Not including a two-year stint in preschool, I have attended school for 20 years -- kindergarten through graduate school. In that time, the content and tempo of the majority of my classes had been driven by big, expensive, boring textbooks. I really noticed this when I was in graduate school and paying for the classes and books myself. What value was the professor adding I thought?

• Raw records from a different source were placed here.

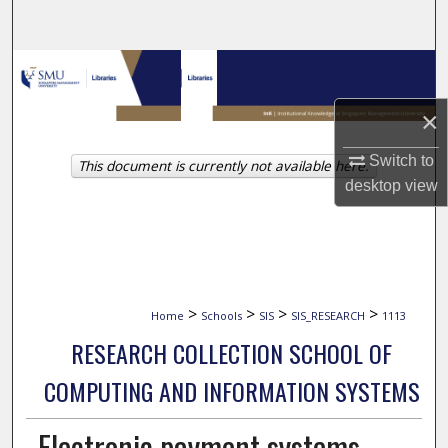
Search
Browse Collections
×
My Account
Switch to
This document is currently not available here.
About
desktop
view
Digital Commons Network™
>
>
>
>
Home
Schools
SIS
SIS_RESEARCH
1113
RESEARCH COLLECTION SCHOOL OF
COMPUTING AND INFORMATION SYSTEMS
Electronic payment systems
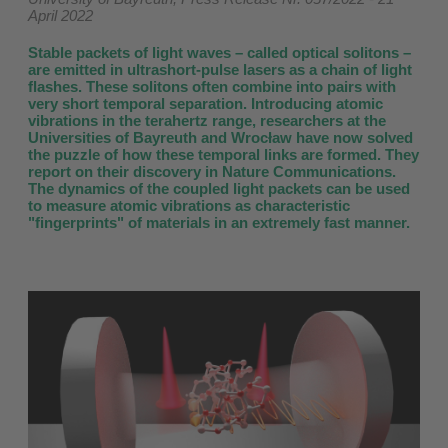
April 2022
Stable packets of light waves – called optical solitons –
are emitted in ultrashort-pulse lasers as a chain of light
flashes. These solitons often combine into pairs with
very short temporal separation. Introducing atomic
vibrations in the terahertz range, researchers at the
Universities of Bayreuth and Wrocław have now solved
the puzzle of how these temporal links are formed. They
report on their discovery in Nature Communications.
The dynamics of the coupled light packets can be used
to measure atomic vibrations as characteristic
"fingerprints" of materials in an extremely fast manner.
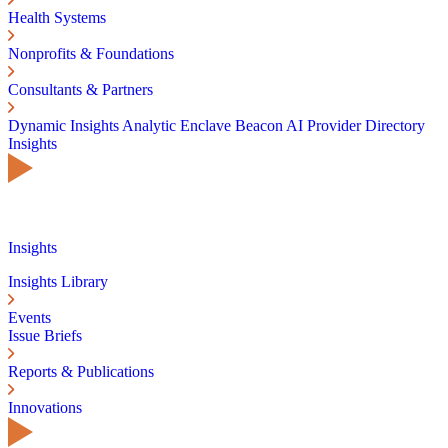
Health Systems
Nonprofits & Foundations
Consultants & Partners
Dynamic Insights
Analytic Enclave
Beacon AI
Provider Directory
Insights
Insights
Insights Library
Events
Issue Briefs
Reports & Publications
Innovations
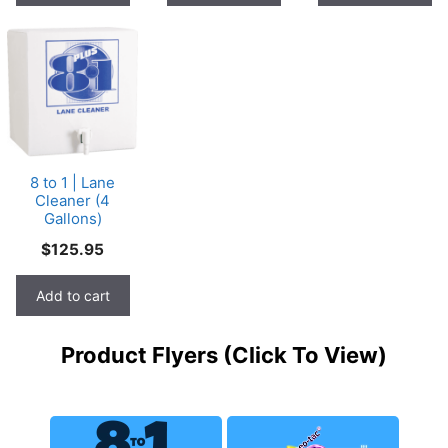
8 to 1 | Lane
Cleaner (4
Gallons)
$
125.95
Add to cart
Product Flyers (Click To View)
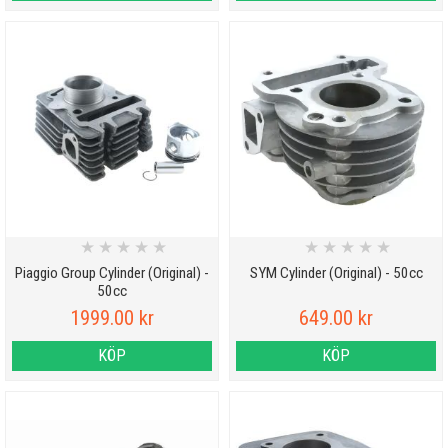
★
★
★
★
★
★
★
★
★
★
Piaggio Group Cylinder (Original) -
SYM Cylinder (Original) - 50cc
50cc
1999.00 kr
649.00 kr
KÖP
KÖP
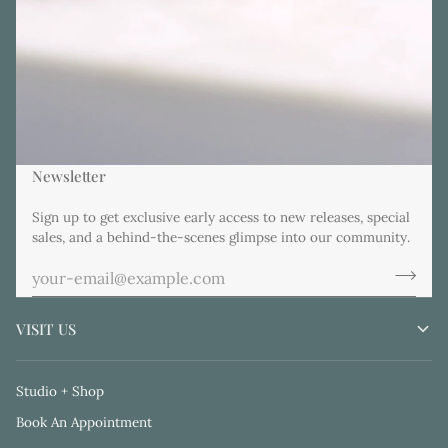
Newsletter
Sign up to get exclusive early access to new releases, special
sales, and a behind-the-scenes glimpse into our community.
VISIT US
Studio + Shop
Book An Appointment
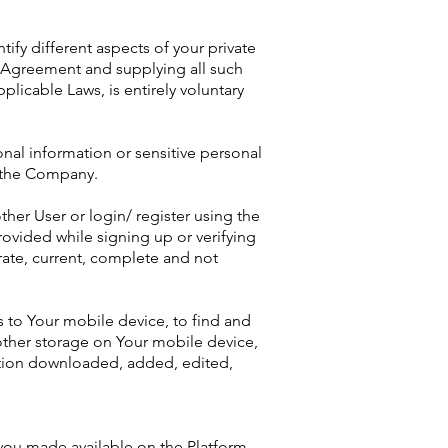
tify different aspects of your private
er Agreement and supplying all such
licable Laws, is entirely voluntary
nal information or sensitive personal
f the Company.
ther User or login/ register using the
ovided while signing up or verifying
rate, current, complete and not
s to Your mobile device, to find and
 other storage on Your mobile device,
mation downloaded, added, edited,
 you made available on the Platform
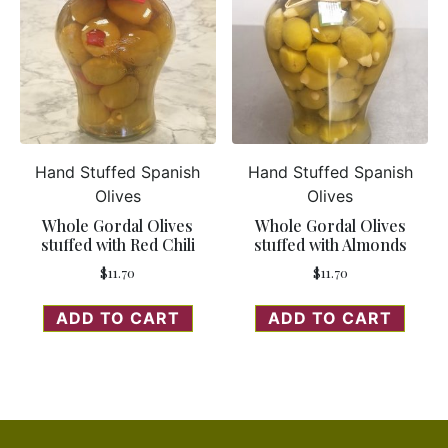
Hand Stuffed Spanish
Hand Stuffed Spanish
Olives
Olives
Whole Gordal Olives
Whole Gordal Olives
stuffed with Red Chili
stuffed with Almonds
$
11.70
$
11.70
ADD TO CART
ADD TO CART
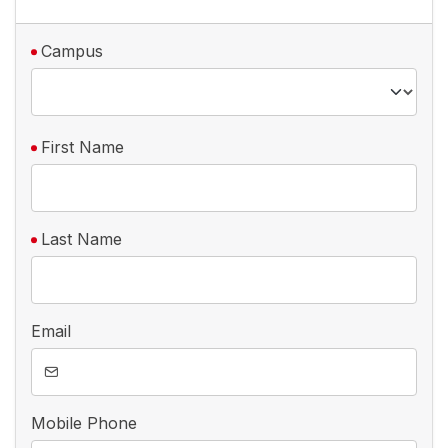
Campus
First Name
Last Name
Email
Mobile Phone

Why couldn't I just buy a bunch of business textbooks, force myself to complete the problems, save myself $80,000 and call myself an M.B.A.? For this reason, I was thrilled to read an energetic rant by Seth Godin yesterday on why he believes assigning a textbook to a college class is the equivalent of academic malpractice.
Let's consider the value that the institution is adding to a student's education when a class is dictated by a textbook.
- A schedule (usually the chapters in the textbook are spread out over the course of the semester and matched to individual weeks in some logical order; occasionally this order isn't the same as the order of the chapters, so there's some thinking going on there...)
- Motivation (in a classroom environment a student might be reluctant to disappoint his or her classmates/professor)
- Classroom discussion (debate, real world examples, etc.)
Am I missing anything?
The schedule is worthless and the classroom discussion can be replaced for free by discussion forums on thousands of different blogs. So all the institution is really providing is an environment where a student feels some pressure to keep up.
Not much different than kindergarten.
Note: What I've described here represents a majority of the classes I took in college and graduate school. There were several classes where the professor ditched the textbook and brought remarkable value to the class through a combination of his or her own published work, passion, real world experience and highly engaging discussion. I hope Seth's post inspires more educators to do the same.